Another great way to build self esteem is to do things you are proud of. Achieve things (even small things like cleaning out the freezer) to make yourself feel good about who you are. Volunteer. Do a course. Get a haircut. Dress nicely. Spend time with people who value you. Read lots of self help books and visit "Baggage Reclaim" blog and read and read and read.

It all has a knock on effect and after six months or so of actively doing that you will value yourself more.

Once you value yourself, you then hve a price tag, and you - as well as others- will respect whatever price tag you place on yourself.

This is where boundaries come from.

Having none means we have a very low price tag on ourselves.

Then start with the basics. The basic requirements and needs you have from someone else in order to feel happy and have the confidence to not accept any less.

I assure you, despite your background of abuse, you are every bit as valuable as anyone else and when you can see that, you will create these boundaries in a way that comes very naturally.

In your shoes I would make 2016 a year of discovery of YOU.

RickOShay Fri 29-Jan-16 20:31:56

Longwinding road that is a beautiful post. Thank you.

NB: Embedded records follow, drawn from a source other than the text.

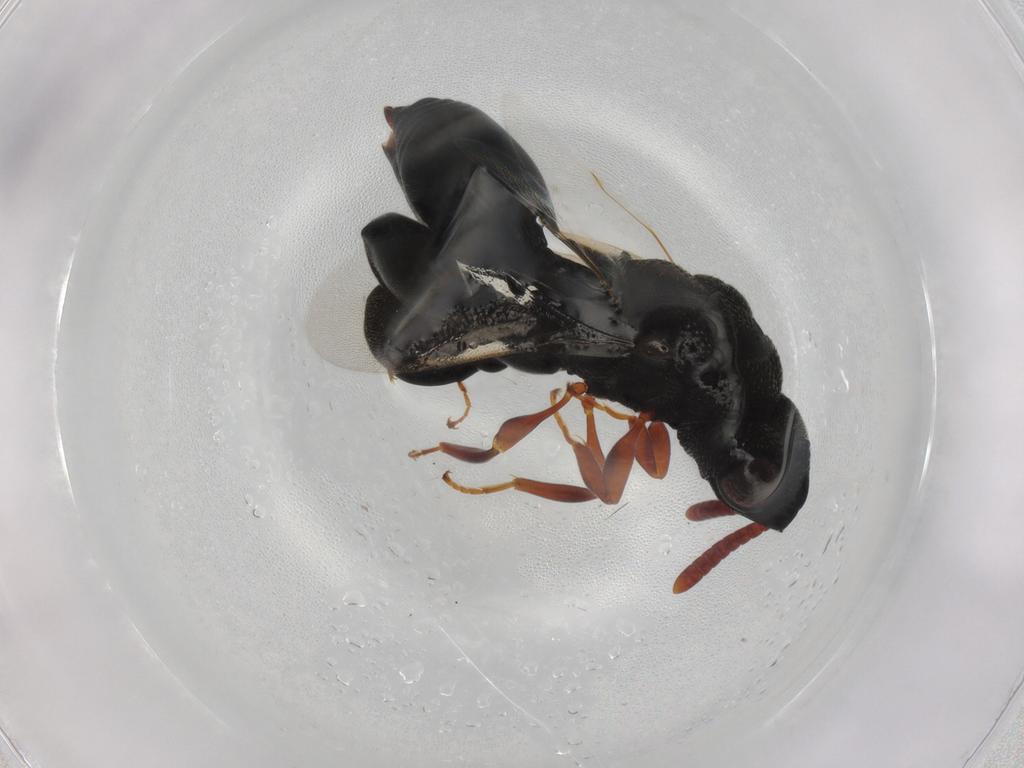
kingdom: Animalia
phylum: Arthropoda
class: Insecta
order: Hymenoptera
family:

AmyAmoeba Fri 29-Jan-16 22:05:20

Thanks for your replies. Very thought provoking. Both different perspectives and paths to consider. Or different aspects that I need to address.

Hellsbellsmelons, I'm struggling a little with what you've said. It makes sense but it feels like you're talking about someone else not me. Rape and abuse seem such strong terms and in one way I know you're right but in another I can't quite grasp what you mean. The idea of ringing RC or WA seems, I don't know exactly, inappropriate maybe? Other people have such truly awful things to deal with and I think I'd feel like a time waster whinging about things that hardly even happened, taking time from someone who needs it. I feel as if my head is splitting in two! I can objectively agree with you if I forget that the OP is actually me but once I put myself in the frame, it all seems too little to take seriously. I need to read over what you've said a couple of times and try to take it in.

Long winding, that's given me a lot to think about too. I think I could try some of that. Loving myself in an active way. Sometimes I find myself resenting DH for not loving me enough, not caring enough...but I know, at the same time, that I'm not being remotely fair in those expectations. So yes, maybe I could start by stepping into that gap and loving myself a bit more. that could be a start.